Dot and Notch debit cards

In 1987 Barclays launched Barclays Connect, the UK’s first debit card, just nine months later the bank had issued one million cards. It didn’t take long for debit cards to reach ubiquity and by 1995 debit card volumes exceeded credit card volumes for the first time.

Source: Barclays

Despite the meteoric rise in this new payments option differentiation and innovation has been difficult to achieve. After all, the introduction of a contactless payment option, displacing the cheque book and withdrawing cash from an ATM have been offered by all providers as common features of the debit card.

Over the last few years we’ve seen a few examples of debit card innovation. For example, the uncluttered front of a debit card, the vertical card, cards made with recycled material and even glow in the dark cards.
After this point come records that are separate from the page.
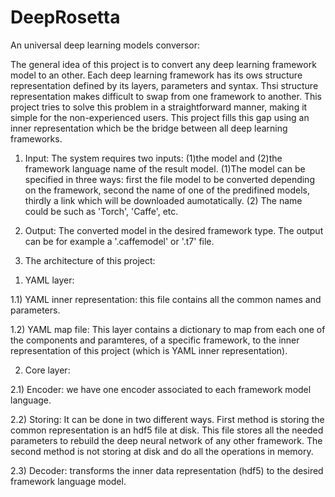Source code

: # DeepRosetta
An universal deep learning models conversor:

The general idea of this project is to convert any deep learning framework model to an other.
Each deep learning framework has its ows structure representation defined by its layers, parameters and syntax. Thsi structure representation makes difficult to swap from one framework to another. This project tries to solve this problem in a straightforward manner, making it simple for the non-experienced users. This project fills this gap using an inner representation which be the bridge between all deep learning frameworks. 

1. Input:
The system requires two inputs: (1)the model and (2)the framework language name of the result model. (1)The model can be specified in three ways: first the file model to be converted depending on the framework, second the name of one of the predifined models, thirdly a link which will be downloaded aumotatically. (2) The name could be such as 'Torch', 'Caffe', etc. 

2. Output: 
The converted model in the desired framework type. The output can be for example a '.caffemodel' or '.t7' file.

3. The architecture of this project:

1) YAML layer:

1.1) YAML inner representation: this file contains all the common names and parameters.

1.2) YAML map file: This layer contains a dictionary to map from each one of the components and paramteres, of a specific framework, to the inner representation of this project (which is YAML inner representation). 

2) Core layer:

2.1) Encoder: we have one encoder associated to each framework model language. 

2.2) Storing: It can be done in two different ways. First  method is storing the common representation is an hdf5 file at disk. This file stores all the needed parameters to rebuild the deep neural network of any other framework. The second method is not storing at disk and do all the operations in memory. 

2.3) Decoder: transforms the inner data representation (hdf5) to the desired framework language model.
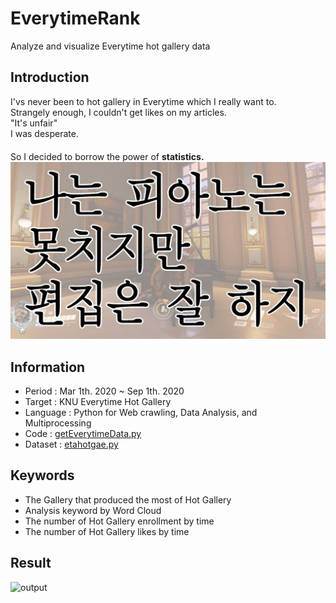 # EverytimeRank
Analyze and visualize Everytime hot gallery data

## Introduction
I'vs never been to hot gallery in Everytime which I really want to.  
Strangely enough, I couldn't get likes on my articles.  
"It's unfair"  
I was desperate.  
　  
So I decided to borrow the power of **statistics.**   
![main](main.jpg)  

## Information
* Period : Mar 1th. 2020 ~ Sep 1th. 2020  
* Target : KNU Everytime Hot Gallery  
* Language : Python for Web crawling, Data Analysis, and Multiprocessing  
* Code : [getEverytimeData.py](./getEverytimeData.py)  
* Dataset : [etahotgae.py](./etahotgae.xlsx)  

## Keywords
* The Gallery that produced the most of Hot Gallery
* Analysis keyword by Word Cloud
* The number of Hot Gallery enrollment by time
* The number of Hot Gallery likes by time

## Result
![output](output.png)
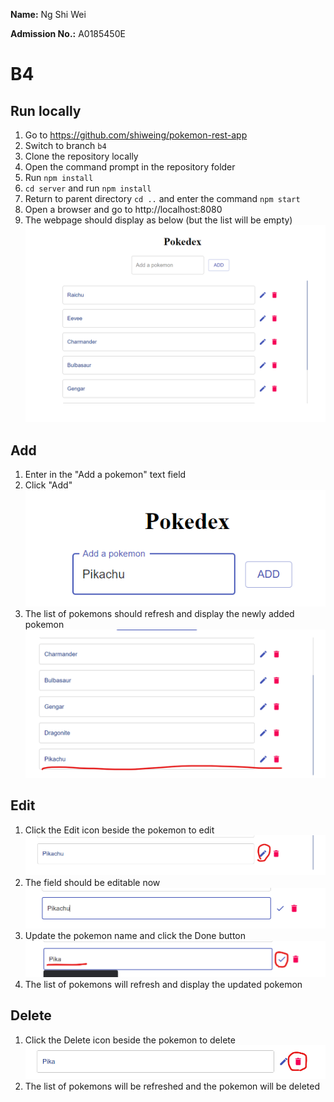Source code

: **Name:** Ng Shi Wei

**Admission No.:** A0185450E

# B4
## Run locally
1. Go to https://github.com/shiweing/pokemon-rest-app
1. Switch to branch `b4`
1. Clone the repository locally
1. Open the command prompt in the repository folder
1. Run `npm install`
1. `cd server` and run `npm install`
1. Return to parent directory `cd ..` and enter the command `npm start`
1. Open a browser and go to http://localhost:8080
1. The webpage should display as below (but the list will be empty)
![Image of Web page](images/main-page.png)

## Add
1. Enter in the "Add a pokemon" text field
1. Click "Add"
![Image of Add](images/add.png)
1. The list of pokemons should refresh and display the newly added pokemon
![Image of Added](images/added.png)

## Edit
1. Click the Edit icon beside the pokemon to edit
![Image of Edit](images/edit.png)
1. The field should be editable now
![Image of Editing](images/editing.png)
1. Update the pokemon name and click the Done button
![Image of Done edit](images/done-edit.png)
1. The list of pokemons will refresh and display the updated pokemon

## Delete
1. Click the Delete icon beside the pokemon to delete
![Image of Delete](images/delete.png)
1. The list of pokemons will be refreshed and the pokemon will be deleted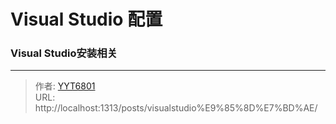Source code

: # Visual Studio 配置


### Visual Studio安装相关


---

> 作者: [YYT6801](https://blog.yyt6801.top/)  
> URL: http://localhost:1313/posts/visualstudio%E9%85%8D%E7%BD%AE/  

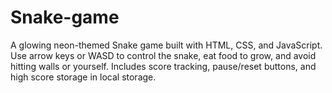 # Snake-game
A glowing neon-themed Snake game built with HTML, CSS, and JavaScript. Use arrow keys or WASD to control the snake, eat food to grow, and avoid hitting walls or yourself. Includes score tracking, pause/reset buttons, and high score storage in local storage.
These are all examples of ‘fun’ innovation but not really game changing innovations.

Sometimes, however, innovation arrives in the most simplest of forms and presents itself as a game changer.

This week with just a ‘dot and notch’ Nationwide Building Society have delivered the simplest form of innovation to the humble debit card that will make a big difference for many people.

A dot

Certified by the Royal National Institute of Blind People (RNIB), Nationwide’s new debit card will include a series of dots that help distinguish between debit and credit cards.

A notch

Not content with this innovation, Nationwide’s new debit card will also include a notch on the side of the card that indicates which way around the card needs to be inserted into card machines and ATMs.

And recycled

Almost as an aside Nationwide’s new debit cards will score well on its ‘green’ credentials as it is made from 85% recycled plastic.

Nationwide’s innovation is certified by the Royal National Institute of Blind People and these cards will be the new standard for all customers, rather than the exception.

Simple changes to bank cards can make the world of difference to those with sight loss and we congratulate Nationwide on taking these steps to make banking a more inclusive and accessible experience for their blind and partially sighted customers,

David Clarke, Director of Services, RNIB

It’s important to note that Nationwide isn’t the only UK bank to adopt the RNIB’s ‘dot and notch’ system to help those customers with sight loss. NatWest began offering the cards as opt-in in 2017 and First Direct enhanced their debit card in 2020 for all customers.

Accessible and recycled cards are a great step and offer a more inclusive and accessible banking experience for the building society’s blind and partially sighted customers – perhaps we’ll see more banks and fintechs join the initiative.